# Cheapest online place to buy canning lids?!



## Cashs Cowgirl (Jan 26, 2006)

Where is it? I know someone knows where to get them for the best deal, lol! Please share this wonderful knowledge eep:


----------



## Pelenaka (Jul 27, 2007)

There was a thread on the S&E board about a company of course the price when figuring the cost of lids shipping comes into play. So what would be a deal for me here in NY might not be for you in LA.

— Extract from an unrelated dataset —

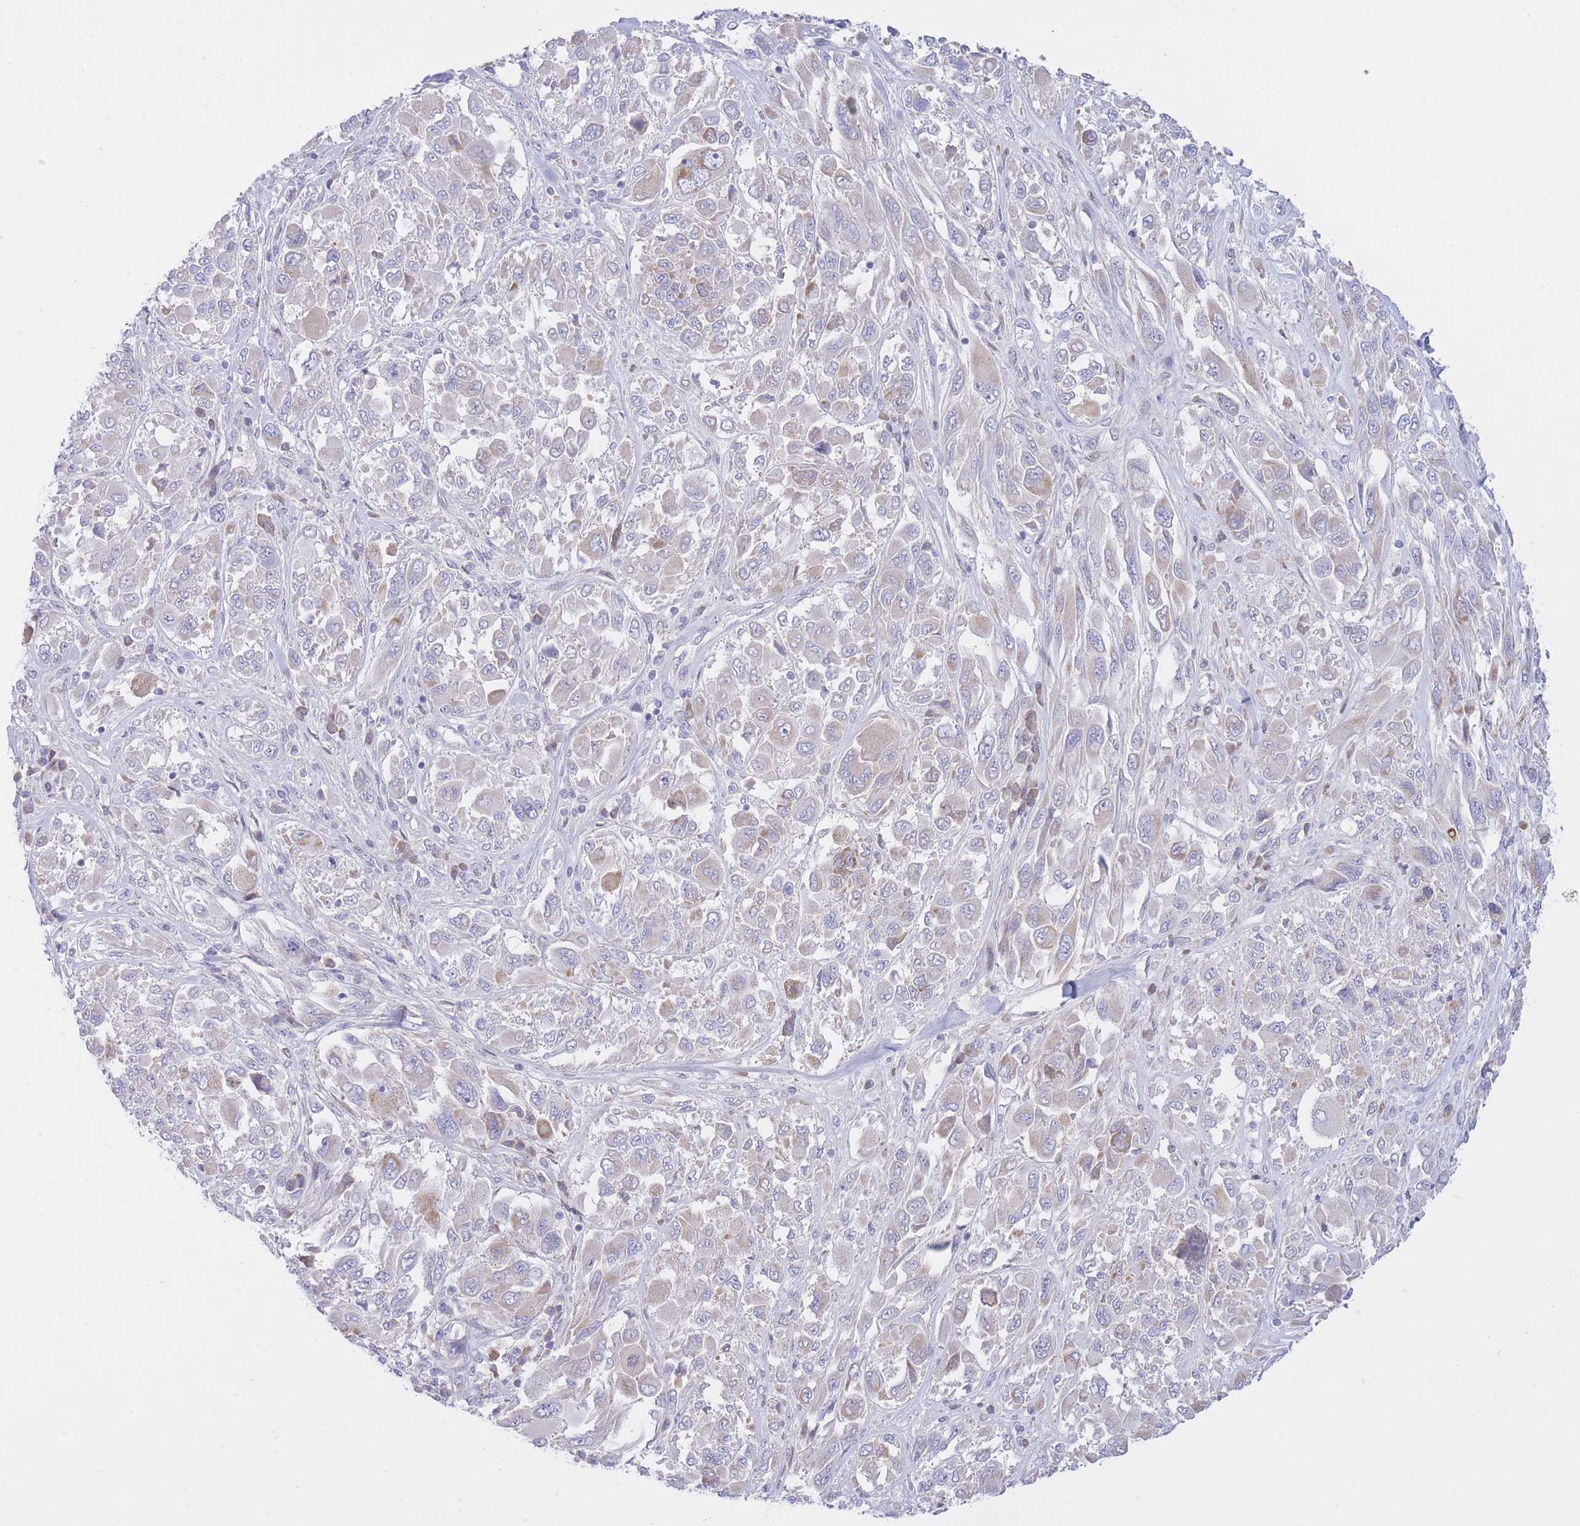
{"staining": {"intensity": "weak", "quantity": "<25%", "location": "cytoplasmic/membranous"}, "tissue": "melanoma", "cell_type": "Tumor cells", "image_type": "cancer", "snomed": [{"axis": "morphology", "description": "Malignant melanoma, NOS"}, {"axis": "topography", "description": "Skin"}], "caption": "The photomicrograph demonstrates no significant positivity in tumor cells of melanoma. Nuclei are stained in blue.", "gene": "NANP", "patient": {"sex": "female", "age": 91}}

Not much of a help now but once canning season is basicaly over then remember to shop for supplies which will be discounted. 
Haven't seen Ball coupons out yet neither have my coupon queen gfs. Last year I was able to get 4 boxes free when I staked coupons with a store's promotion that week.


~~ pelenaka ~~


----------



## judylou (Jun 19, 2009)

Check out the bulk lid prices at Lehmans.com Lucy posted here a week or so ago about buying several hundred of them and the prices. And if you have a local Amish store many have found them to have the best prices.


----------



## Lucy (May 15, 2006)

They were the cheapest I could find. There was another place, but the shipping was more, so I went with Lehmans.
I have not a couple hundred, a couple thousand !


----------



## Cashs Cowgirl (Jan 26, 2006)

WOW Lucy! I'll pop over there and take a look!


----------



## wottahuzzee (Jul 7, 2006)

Here's the other store we were comparing to: 

Goodman's in Miami, Florida 

http://www.goodmans.net/i/452/ball-31000-regular-canning-jar-dome-lids.htm

The bulk price for regular lids is 60 boxes of 12 lids (720) for 86.99 plus shipping. The price for wide mouths is 36 boxes of 12 lids (432) is 84.99. 

May not be the cheapest but keep it in mind in case there is a local shortage and other mail order are sold out or too pricy.


----------



## 10kids (Jun 24, 2010)

I figured them both out, with shipping, for regular size. Lehman's comes to $1.81 per dozen, and Goodman's $1.80 per dozen. I just bought them for $1.63 per dozen at Walmart. I know you're looking online, but in case you happened by a Walmart, it would be some cheaper for you.


----------



## wottahuzzee (Jul 7, 2006)

IIRC. just recently someone mentioned on HT about getting cheap canning lids from someplace called Mulberry Lane (I could be wrong about that name). Don't remember where the post was. Does that ring a bell with anyone? 

ETA: I searched and found it but I don't know if the price is any better. 

http://www.mulberrylanefarm.com/eStore/canning_supplies/BR96.php


----------